== Record set

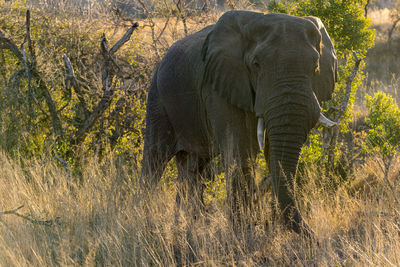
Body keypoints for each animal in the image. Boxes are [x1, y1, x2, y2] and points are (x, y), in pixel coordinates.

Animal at [141, 9, 338, 232]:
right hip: (157, 99)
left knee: (193, 166)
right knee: (154, 160)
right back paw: (146, 222)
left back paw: (188, 224)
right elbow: (239, 151)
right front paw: (244, 231)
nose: (313, 234)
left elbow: (272, 151)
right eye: (256, 65)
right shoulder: (218, 84)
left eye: (315, 67)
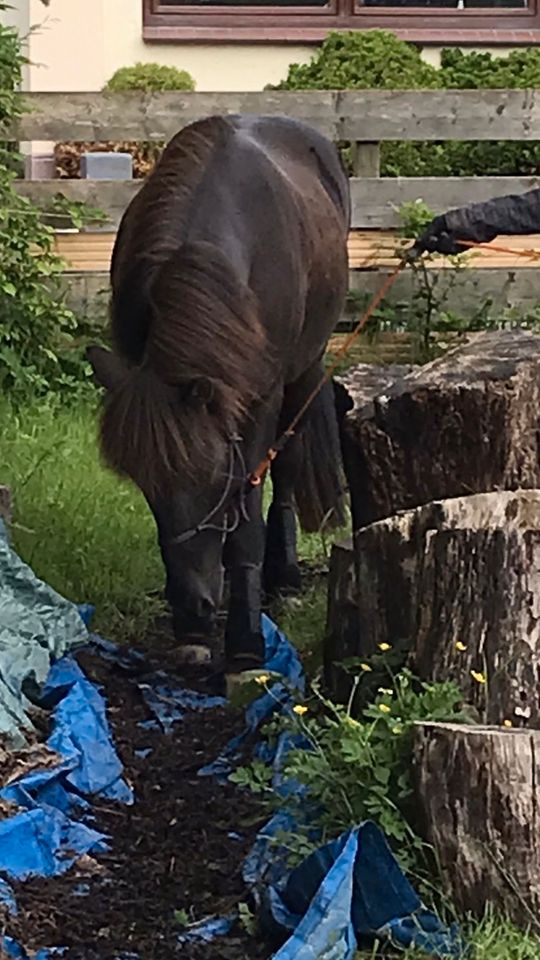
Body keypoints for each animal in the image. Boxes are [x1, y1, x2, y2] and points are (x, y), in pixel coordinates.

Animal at [88, 112, 350, 680]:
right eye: (145, 486)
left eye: (214, 478)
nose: (194, 609)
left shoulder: (259, 401)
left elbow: (247, 522)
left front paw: (246, 645)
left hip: (304, 371)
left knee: (286, 468)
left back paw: (284, 576)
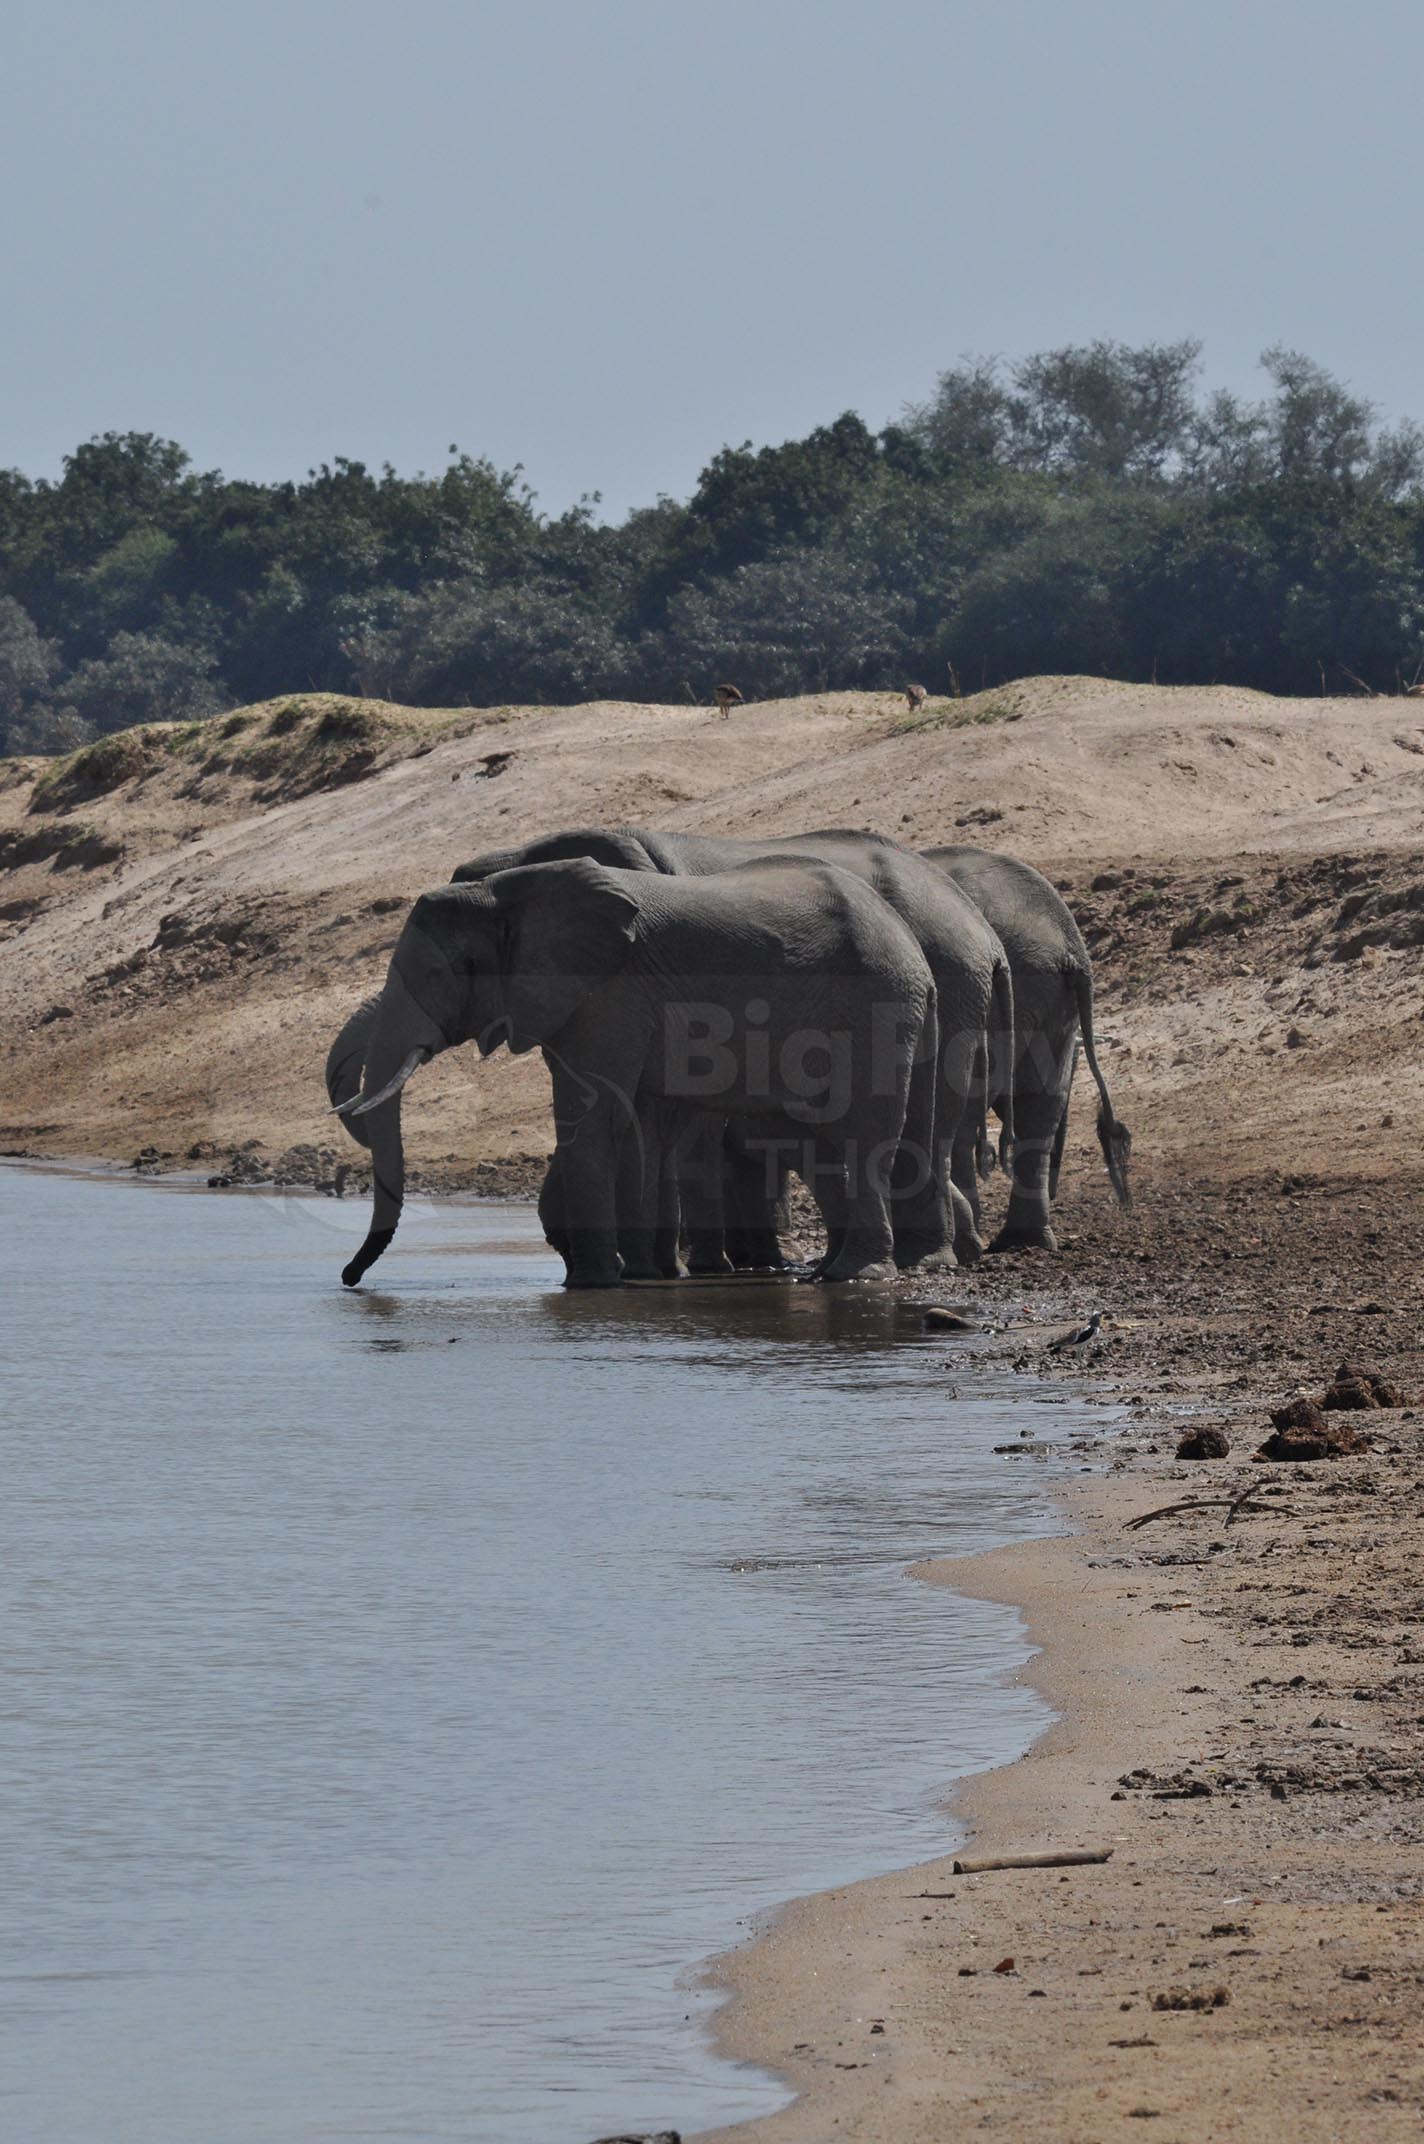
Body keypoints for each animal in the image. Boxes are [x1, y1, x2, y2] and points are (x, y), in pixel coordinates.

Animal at [922, 836, 1132, 1243]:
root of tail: (1071, 943)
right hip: (1044, 999)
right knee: (1039, 1105)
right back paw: (1021, 1239)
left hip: (1010, 995)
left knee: (968, 1113)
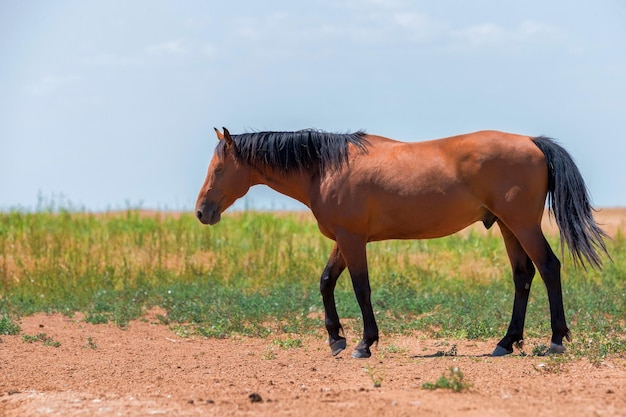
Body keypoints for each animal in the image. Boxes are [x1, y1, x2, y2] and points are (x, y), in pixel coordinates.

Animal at [194, 127, 604, 358]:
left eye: (219, 168)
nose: (201, 211)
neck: (326, 168)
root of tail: (533, 143)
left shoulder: (353, 240)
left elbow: (361, 289)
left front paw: (364, 343)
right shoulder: (343, 239)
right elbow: (326, 282)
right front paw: (335, 339)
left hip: (522, 225)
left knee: (548, 267)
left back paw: (555, 340)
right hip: (506, 226)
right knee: (523, 276)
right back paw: (507, 341)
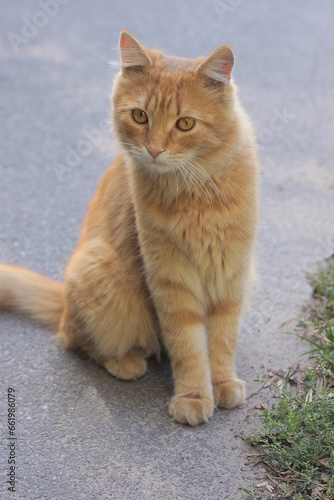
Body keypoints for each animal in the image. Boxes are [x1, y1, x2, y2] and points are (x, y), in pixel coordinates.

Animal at [0, 30, 258, 426]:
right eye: (140, 116)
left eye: (185, 124)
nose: (153, 150)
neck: (196, 193)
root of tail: (63, 303)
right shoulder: (170, 279)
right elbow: (188, 346)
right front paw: (194, 396)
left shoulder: (232, 275)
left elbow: (222, 341)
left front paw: (223, 383)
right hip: (100, 274)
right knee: (76, 342)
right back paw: (126, 362)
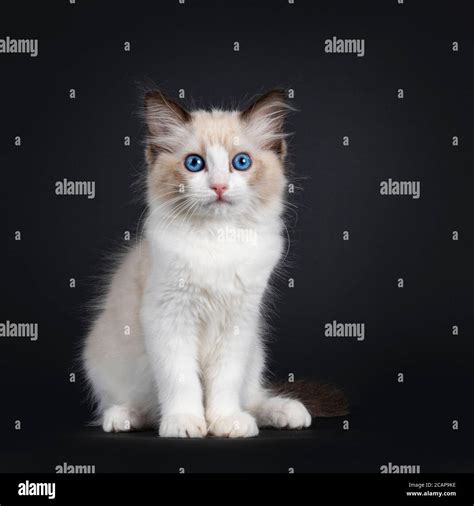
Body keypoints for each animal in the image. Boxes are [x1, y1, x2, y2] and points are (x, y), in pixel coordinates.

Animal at [81, 89, 312, 436]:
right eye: (194, 163)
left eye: (241, 162)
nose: (218, 186)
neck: (217, 240)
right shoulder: (168, 317)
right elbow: (181, 381)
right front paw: (185, 422)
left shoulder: (238, 322)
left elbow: (225, 382)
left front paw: (226, 422)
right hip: (108, 362)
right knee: (137, 407)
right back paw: (124, 417)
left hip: (254, 352)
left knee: (253, 400)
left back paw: (285, 411)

====

● **Task directions**: All lines in the entries above that include "knee" should be found and copied.

● **Solved problem**:
left knee: (193, 166)
right knee: (154, 160)
left knee: (286, 468)
right knee: (1039, 1105)
left knee: (968, 1113)
left knee: (548, 267)
right knee: (523, 276)
right knee: (76, 342)
right knee: (137, 407)
left knee: (253, 400)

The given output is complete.